## TASK GOAL
Render every text line from all of the records below as a Markdown table with the columns "No." and "Text", giving each row a number and omitting blank lines. Leave the pictures out of the answer.

----

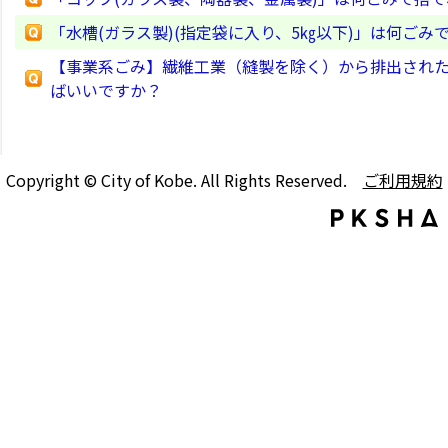
「水槽(ガラス製)(指定袋に入り、5㎏以下)」は何ごみ
【事業系ごみ】繊維工業（縫製を除く）から排出された
ばいいですか？
Copyright © City of Kobe. All Rights Reserved.
ご利用規約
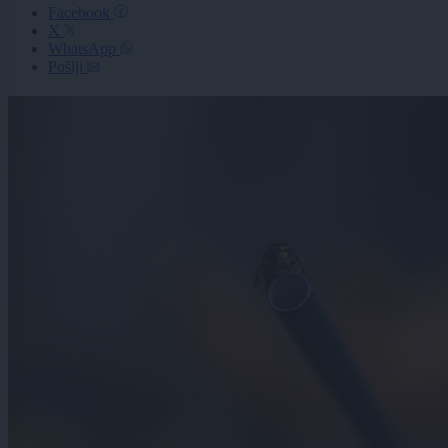
Facebook
X
WhatsApp
Pošlji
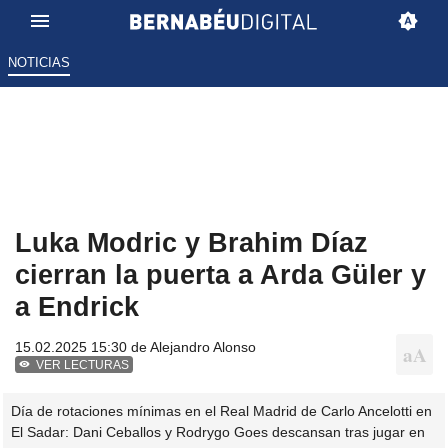
NOTICIAS
Luka Modric y Brahim Díaz
cierran la puerta a Arda Güler y
a Endrick
15.02.2025 15:30 de
Alejandro Alonso
VER LECTURAS
Día de rotaciones mínimas en el Real Madrid de Carlo Ancelotti en
El Sadar: Dani Ceballos y Rodrygo Goes descansan tras jugar en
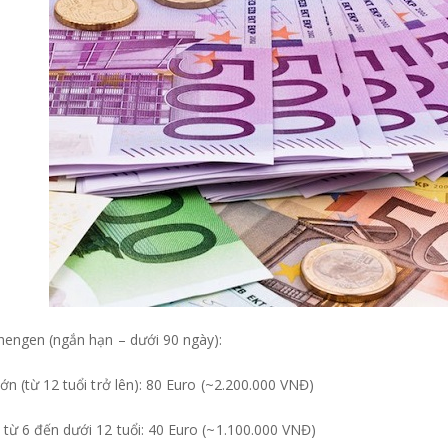
hengen (ngắn hạn – dưới 90 ngày):
ớn (từ 12 tuổi trở lên): 80 Euro (~2.200.000 VNĐ)
từ 6 đến dưới 12 tuổi: 40 Euro (~1.100.000 VNĐ)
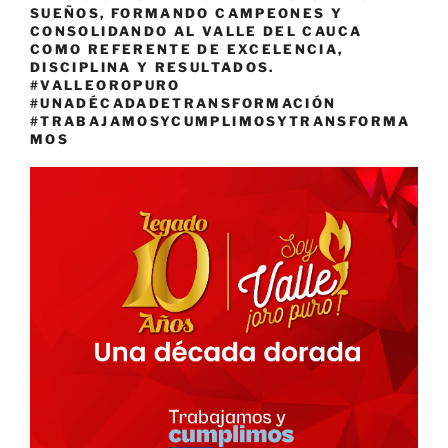
SUEÑOS, FORMANDO CAMPEONES Y
CONSOLIDANDO AL VALLE DEL CAUCA
COMO REFERENTE DE EXCELENCIA,
DISCIPLINA Y RESULTADOS.
#VALLEOROPURO
#UNADÉCADADETRANSFORMACIÓN
#TRABAJAMOSYCUMPLIMOSYTRANSFORMA
MOS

----

## SOLUTION TO THIS TASK
| No. | Text |
|---|---|
| 1 | 「水槽(ガラス製)(指定袋に入り、5㎏以下)」は何ごみ |
| 2 | 【事業系ごみ】繊維工業（縫製を除く）から排出された |
| 3 | ばいいですか？ |
| 4 | Copyright © City of Kobe. All Rights Reserved. |
| 5 | ご利用規約 |
| 6 | Facebook |
| 7 | X |
| 8 | WhatsApp |
| 9 | Pošlji |
| 10 | NOTICIAS |
| 11 | Luka Modric y Brahim Díaz |
| 12 | cierran la puerta a Arda Güler y |
| 13 | a Endrick |
| 14 | 15.02.2025 15:30 de |
| 15 | Alejandro Alonso |
| 16 | VER LECTURAS |
| 17 | Día de rotaciones mínimas en el Real Madrid de Carlo Ancelotti en |
| 18 | El Sadar: Dani Ceballos y Rodrygo Goes descansan tras jugar en |
| 19 | hengen (ngắn hạn – dưới 90 ngày): |
| 20 | ớn (từ 12 tuổi trở lên): 80 Euro (~2.200.000 VNĐ) |
| 21 | từ 6 đến dưới 12 tuổi: 40 Euro (~1.100.000 VNĐ) |
| 22 | SUEÑOS, FORMANDO CAMPEONES Y |
| 23 | CONSOLIDANDO AL VALLE DEL CAUCA |
| 24 | COMO REFERENTE DE EXCELENCIA, |
| 25 | DISCIPLINA Y RESULTADOS. |
| 26 | #VALLEOROPURO |
| 27 | #UNADÉCADADETRANSFORMACIÓN |
| 28 | #TRABAJAMOSYCUMPLIMOSYTRANSFORMA |
| 29 | MOS |